The Seagull Nebula is a huge cloud primarily made of hydrogen gas that runs along the border between the constellations of Canis Major (The Great Dog) and Monoceros (The Unicorn) in the southern sky.

It’s a stellar example of what astronomers refer to as an HII region, an area where hot new stars form within these clouds, while their intense ultraviolet radiation causes the surrounding gas to glow brightly. Indeed, the reddish hue in the image above is a telltale sign of the presence of ionized hydrogen.

The Seagull Nebula, known more formally to scientists as IC 2177, is a complex object with a bird-like shape that is made up of three large clouds of gas – Sharpless 2-292 forms the “head,” the new image shows part of Sharpless 2-296, which comprises the large “wings.” and Sharpless 2-297, a small, knotty addition to the tip of the gull’s right “wing.”

The above-mentioned stellar objects are all entries in the Sharpless nebula catalogue, a list of over 300 glowing clouds of gas compiled by American astronomer Stewart Sharpless in the 1950s. Before he published this catalogue Sharpless was a graduate student at the Yerkes Observatory near Chicago, USA, where he and his colleagues published observational work that helped show the Milky Way as a spiral galaxy with vast, curved arms.

Spiral galaxies can contain thousands of HII regions, almost all of which are concentrated along their spiral arms. The Seagull Nebula lies in one of the spiral arms of the Milky Way. But this is not the case for all galaxies; while irregular galaxies do contain HII regions, these are jumbled up throughout the galaxy, and elliptical galaxies are different yet again – appearing to lack these regions altogether.

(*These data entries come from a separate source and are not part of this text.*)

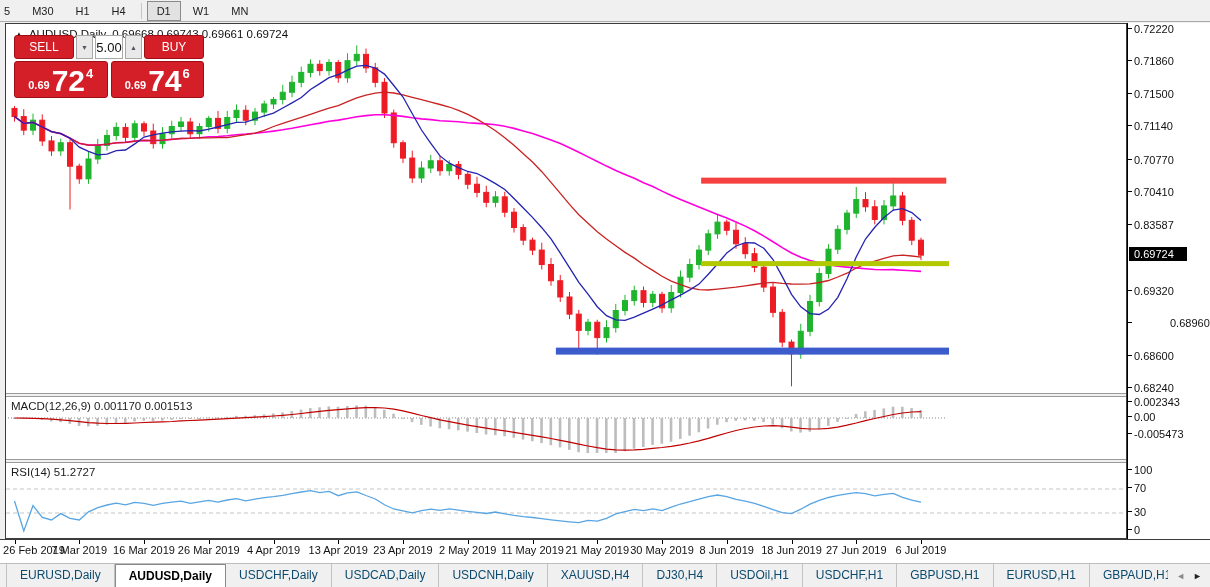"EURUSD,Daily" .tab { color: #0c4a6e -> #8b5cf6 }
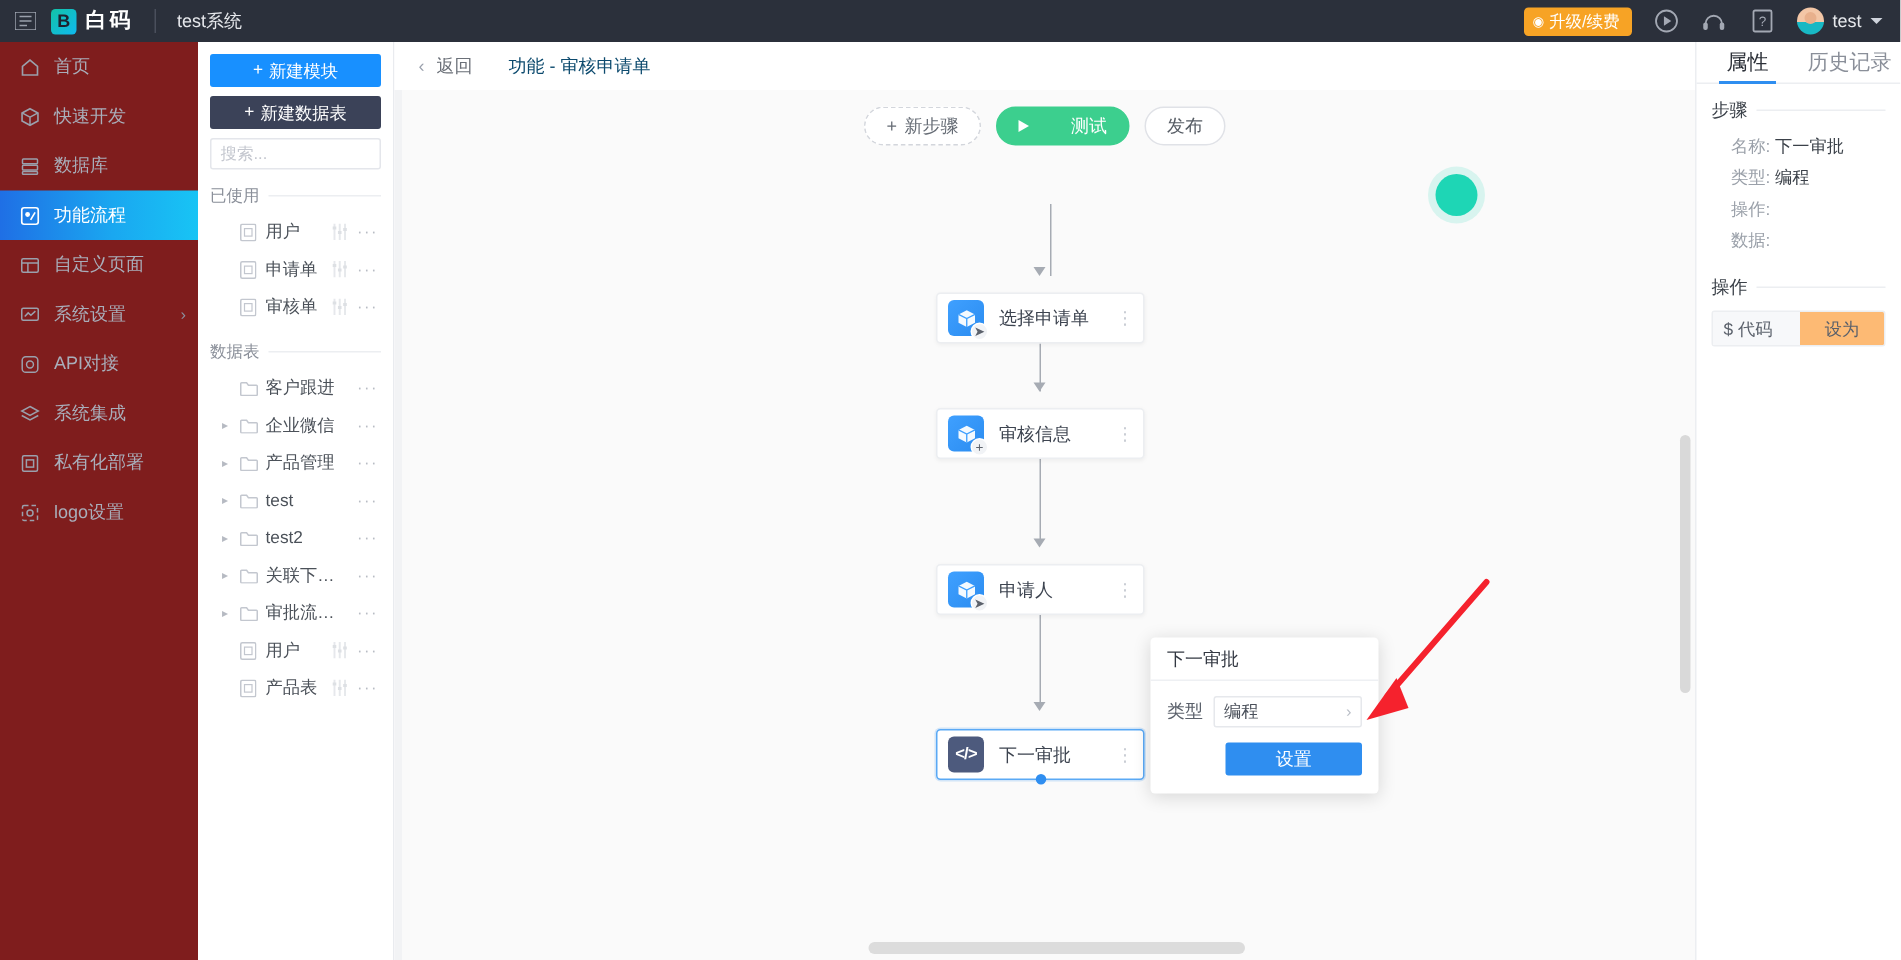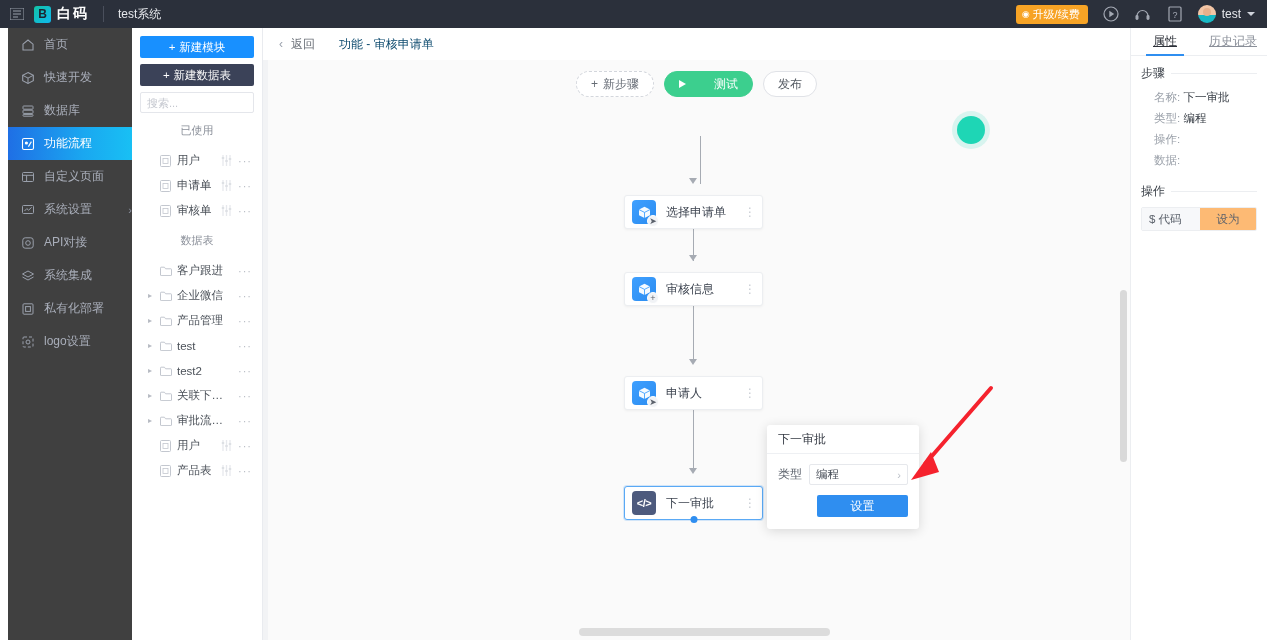"首页" .leftnav { background: #404040 -> #7f1d1d; margin-left: 8px -> none }
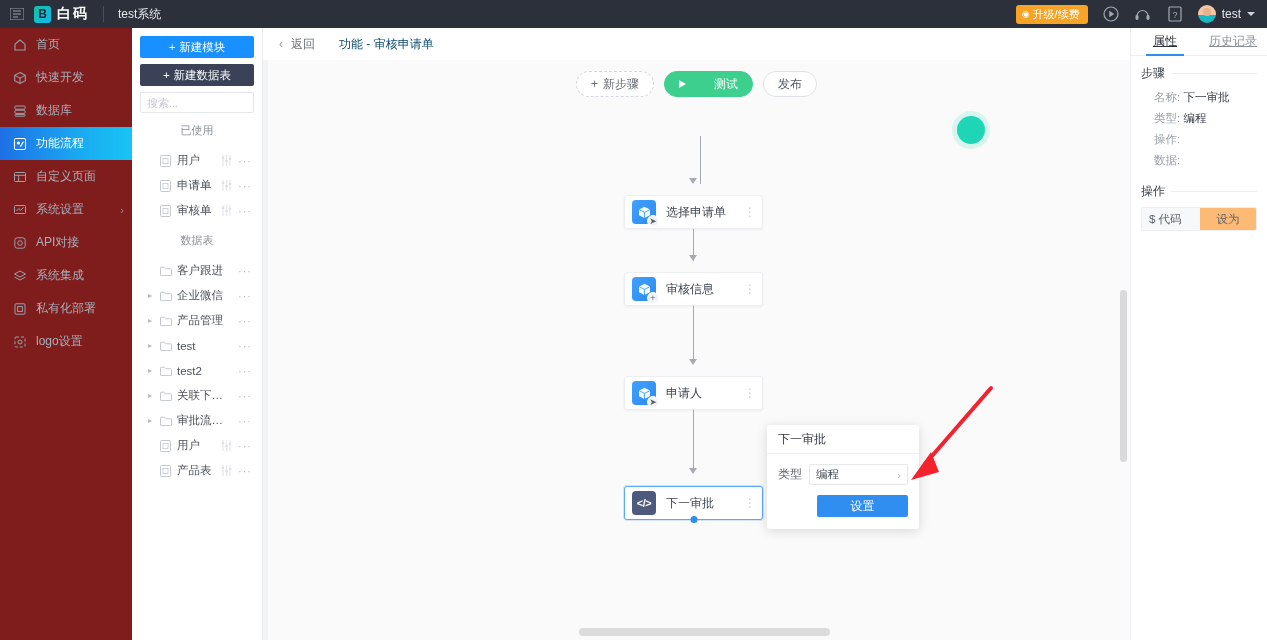"属性" .rp-tab { font-size: 12px -> 14px; text-decoration: underline -> none }
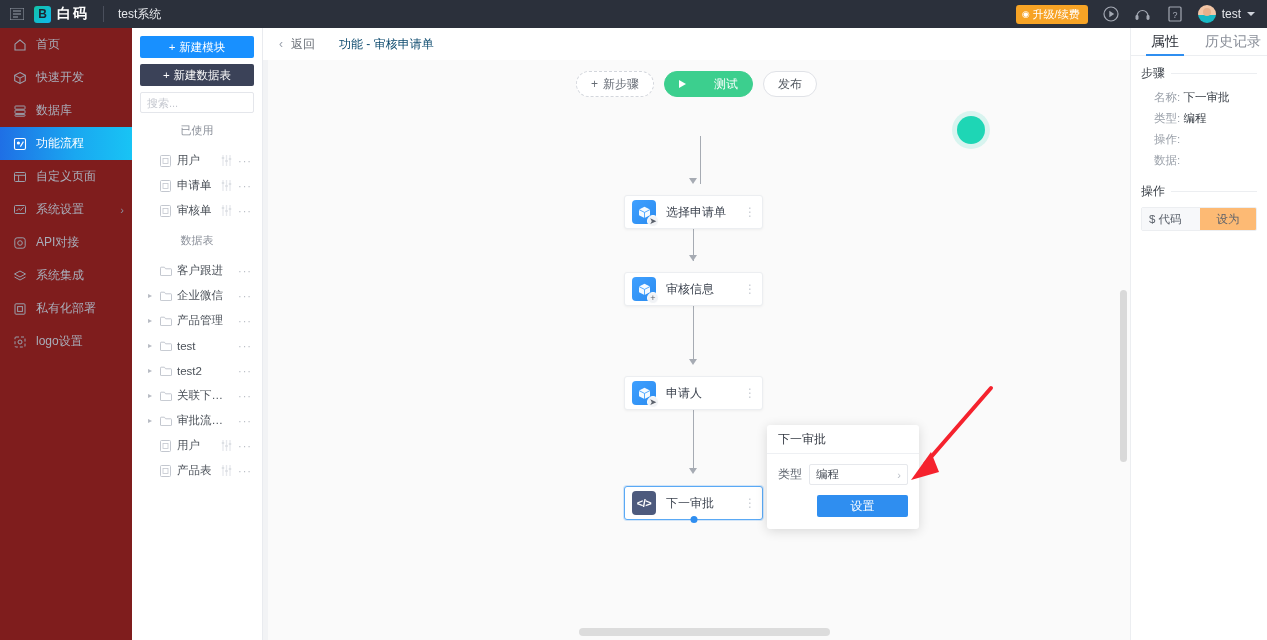"已使用" .p2-sect { flex-direction: column -> none }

The presence of HII regions indicates that active star formation is still in progress in a galaxy.

This image of Sharpless 2-296 was captured by the Wide Field Imager (WFI), a large camera mounted on the MPG/ESO 2.2-metre telescope at ESO’s La Silla Observatory in Chile. It shows only a small section of the nebula, a large cloud that is furiously forming hot stars in its interior. The frame shows Sharpless 2-296 lit up by several particularly bright young stars — there are many other stars scattered across the region, including one so bright that stands out as the gull’s “eye” in pictures of the entire complex.

Wide-field images of this region of the sky show a number of interesting astronomical objects. The young bright stars within the nebula are part of the nearby star-forming region of CMa R1 in the constellation of Canis Major, which is filled with bright stars and clusters.

Also lying close to the Seagull Nebula is the Thor’s Helmet Nebula, an object that was imaged using ESO’s Very Large Telescope (VLT) with the help of Brigitte Bailleul.